After receiving funding from a generous donor, RMF Perú implemented a larger flood relief outreach, traveling to some of the most heavily affected, small mountain towns north of Lima and providing medical and psychological support to more than 10,000 people. In an interview with Ruth Betsabe Solis Mamani, a pharmaceutical chemist who worked for RMF during the flood relief program, she details what it has been like for her to work with RMF to help the community.

Are you local to the community?

Vitarte (a district of the Lima province of Perú)

How did you become involved with RMF?

My mother went to RMF for a medical consultation and I listened to Mrs. Magali say that they needed someone who specialized in pharmacy. I came to put into practice my knowledge, to learn, and to gain more experience.

How long did you work with RMF Perú?

Three months.

What was it like to build this program?

It began with the event of natural disasters (mudslides) in these zones that are located in Huarochirí province of the Lima region, and other areas like Lurigancho-Chosica with annexes San Antonio, Quirio, Barrio Obrero, Libertad, and others. Here, the people needed medical attention to have a better quality of life and to keep working day by day in their personal lives.

What is an average day like here?

The medical attention begins at 8:00 a.m. in the morning, when all the workers are already at their respective posts, from the nurse to the technician. The nurse is taking information about the patients who arrive and check in during triage so they can be taken to the doctor. The doctor or the patient begins to describe the ailments. Once the doctor has evaluated the patient and prescribed the necessary medication, the patient goes to the pharmacy, where they are registered, given the medications, and told how to take them.

Do you have the resources you need to treat your patients?

Yes, there were all the resources necessary to treat patients who went to consultations. They were even given insect repellent so that they could avoid, in some cases, being bitten by mosquitoes and others. Also, they were able to give away blankets to withstand the variant temperatures and water so that they can fight the lack of water since the mudslides broke the pipes that carried the water to their homes.

What do you need to better help them?

Continue with RMF’s work in Perú that helps people who are far from a health center, hospital, or other centers that provide medical attention. [We need] to go to other places that are practically very far from the city, where there is no concern shown for the villagers’ health.

How are staff members handling the large numbers in multiple locations?

Giving free medical attention, psychological help, and free medicine so they can be treated for different diseases that are present in each patient or person who comes for a check-up.

Please share a story of helping someone as an RMF staff member.

In Chosica, Quirio, I had the opportunity to go and see an elderly lady.

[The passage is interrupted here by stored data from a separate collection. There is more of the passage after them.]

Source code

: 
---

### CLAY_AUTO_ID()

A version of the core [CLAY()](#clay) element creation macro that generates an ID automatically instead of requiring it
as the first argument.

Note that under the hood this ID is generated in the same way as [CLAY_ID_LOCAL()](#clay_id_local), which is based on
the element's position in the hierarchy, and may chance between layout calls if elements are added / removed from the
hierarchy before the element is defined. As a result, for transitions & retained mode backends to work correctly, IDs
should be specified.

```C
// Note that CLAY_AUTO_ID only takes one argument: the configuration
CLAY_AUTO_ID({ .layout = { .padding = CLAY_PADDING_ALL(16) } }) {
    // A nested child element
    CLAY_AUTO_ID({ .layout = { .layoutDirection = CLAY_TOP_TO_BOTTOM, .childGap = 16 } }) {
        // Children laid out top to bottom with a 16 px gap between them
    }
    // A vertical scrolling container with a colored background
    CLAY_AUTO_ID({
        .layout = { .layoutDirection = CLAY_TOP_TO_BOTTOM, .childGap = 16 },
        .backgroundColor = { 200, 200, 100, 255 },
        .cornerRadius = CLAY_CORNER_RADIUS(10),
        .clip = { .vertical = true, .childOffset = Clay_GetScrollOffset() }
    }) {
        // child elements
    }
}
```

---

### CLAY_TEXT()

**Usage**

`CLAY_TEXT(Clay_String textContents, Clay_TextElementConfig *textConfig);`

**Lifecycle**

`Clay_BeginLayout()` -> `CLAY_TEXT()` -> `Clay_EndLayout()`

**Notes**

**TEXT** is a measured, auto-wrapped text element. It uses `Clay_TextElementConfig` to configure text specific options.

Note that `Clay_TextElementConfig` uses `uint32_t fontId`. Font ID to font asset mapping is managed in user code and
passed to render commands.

She lived alone in a place that was completely uncared for. She had a nephew who came to see her when he could. But, according to the neighbors on either side, she lived there uncared for and completely abandoned. She could barely get up to feed herself. We brought her a jug of water, a blanket, and mosquito repellent. She was very thankful.

What is your message to anyone reading this?

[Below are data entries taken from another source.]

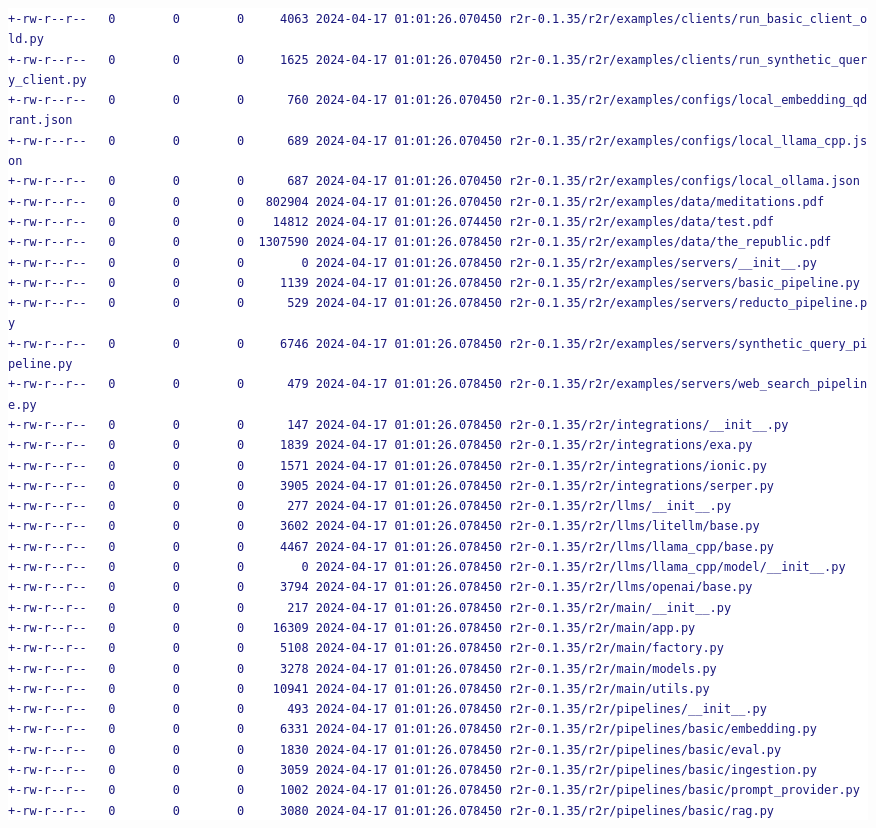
 ```diff
+-rw-r--r--   0        0        0     4063 2024-04-17 01:01:26.070450 r2r-0.1.35/r2r/examples/clients/run_basic_client_old.py
+-rw-r--r--   0        0        0     1625 2024-04-17 01:01:26.070450 r2r-0.1.35/r2r/examples/clients/run_synthetic_query_client.py
+-rw-r--r--   0        0        0      760 2024-04-17 01:01:26.070450 r2r-0.1.35/r2r/examples/configs/local_embedding_qdrant.json
+-rw-r--r--   0        0        0      689 2024-04-17 01:01:26.070450 r2r-0.1.35/r2r/examples/configs/local_llama_cpp.json
+-rw-r--r--   0        0        0      687 2024-04-17 01:01:26.070450 r2r-0.1.35/r2r/examples/configs/local_ollama.json
+-rw-r--r--   0        0        0   802904 2024-04-17 01:01:26.070450 r2r-0.1.35/r2r/examples/data/meditations.pdf
+-rw-r--r--   0        0        0    14812 2024-04-17 01:01:26.074450 r2r-0.1.35/r2r/examples/data/test.pdf
+-rw-r--r--   0        0        0  1307590 2024-04-17 01:01:26.078450 r2r-0.1.35/r2r/examples/data/the_republic.pdf
+-rw-r--r--   0        0        0        0 2024-04-17 01:01:26.078450 r2r-0.1.35/r2r/examples/servers/__init__.py
+-rw-r--r--   0        0        0     1139 2024-04-17 01:01:26.078450 r2r-0.1.35/r2r/examples/servers/basic_pipeline.py
+-rw-r--r--   0        0        0      529 2024-04-17 01:01:26.078450 r2r-0.1.35/r2r/examples/servers/reducto_pipeline.py
+-rw-r--r--   0        0        0     6746 2024-04-17 01:01:26.078450 r2r-0.1.35/r2r/examples/servers/synthetic_query_pipeline.py
+-rw-r--r--   0        0        0      479 2024-04-17 01:01:26.078450 r2r-0.1.35/r2r/examples/servers/web_search_pipeline.py
+-rw-r--r--   0        0        0      147 2024-04-17 01:01:26.078450 r2r-0.1.35/r2r/integrations/__init__.py
+-rw-r--r--   0        0        0     1839 2024-04-17 01:01:26.078450 r2r-0.1.35/r2r/integrations/exa.py
+-rw-r--r--   0        0        0     1571 2024-04-17 01:01:26.078450 r2r-0.1.35/r2r/integrations/ionic.py
+-rw-r--r--   0        0        0     3905 2024-04-17 01:01:26.078450 r2r-0.1.35/r2r/integrations/serper.py
+-rw-r--r--   0        0        0      277 2024-04-17 01:01:26.078450 r2r-0.1.35/r2r/llms/__init__.py
+-rw-r--r--   0        0        0     3602 2024-04-17 01:01:26.078450 r2r-0.1.35/r2r/llms/litellm/base.py
+-rw-r--r--   0        0        0     4467 2024-04-17 01:01:26.078450 r2r-0.1.35/r2r/llms/llama_cpp/base.py
+-rw-r--r--   0        0        0        0 2024-04-17 01:01:26.078450 r2r-0.1.35/r2r/llms/llama_cpp/model/__init__.py
+-rw-r--r--   0        0        0     3794 2024-04-17 01:01:26.078450 r2r-0.1.35/r2r/llms/openai/base.py
+-rw-r--r--   0        0        0      217 2024-04-17 01:01:26.078450 r2r-0.1.35/r2r/main/__init__.py
+-rw-r--r--   0        0        0    16309 2024-04-17 01:01:26.078450 r2r-0.1.35/r2r/main/app.py
+-rw-r--r--   0        0        0     5108 2024-04-17 01:01:26.078450 r2r-0.1.35/r2r/main/factory.py
+-rw-r--r--   0        0        0     3278 2024-04-17 01:01:26.078450 r2r-0.1.35/r2r/main/models.py
+-rw-r--r--   0        0        0    10941 2024-04-17 01:01:26.078450 r2r-0.1.35/r2r/main/utils.py
+-rw-r--r--   0        0        0      493 2024-04-17 01:01:26.078450 r2r-0.1.35/r2r/pipelines/__init__.py
+-rw-r--r--   0        0        0     6331 2024-04-17 01:01:26.078450 r2r-0.1.35/r2r/pipelines/basic/embedding.py
+-rw-r--r--   0        0        0     1830 2024-04-17 01:01:26.078450 r2r-0.1.35/r2r/pipelines/basic/eval.py
+-rw-r--r--   0        0        0     3059 2024-04-17 01:01:26.078450 r2r-0.1.35/r2r/pipelines/basic/ingestion.py
+-rw-r--r--   0        0        0     1002 2024-04-17 01:01:26.078450 r2r-0.1.35/r2r/pipelines/basic/prompt_provider.py
+-rw-r--r--   0        0        0     3080 2024-04-17 01:01:26.078450 r2r-0.1.35/r2r/pipelines/basic/rag.py
```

We have learned to fly like the birds, to swim like the fish, but we have not learned the art of solidarity, humanity, and helping our brother. They are very important means for the human species to be united in the face of great responsibility, and “the strongest bond of human sympathy should be to unite the people of all nations and all languages."



RMF remains committed to the people of Perú, and our staff has worked tirelessly to provide quality, affordable healthcare and much needed supplies to those who have been affected by the natural disasters. We believe in working together to build an in-country team whose central focus is to empower people to live healthy lives through prevention, education, and access to quality healthcare.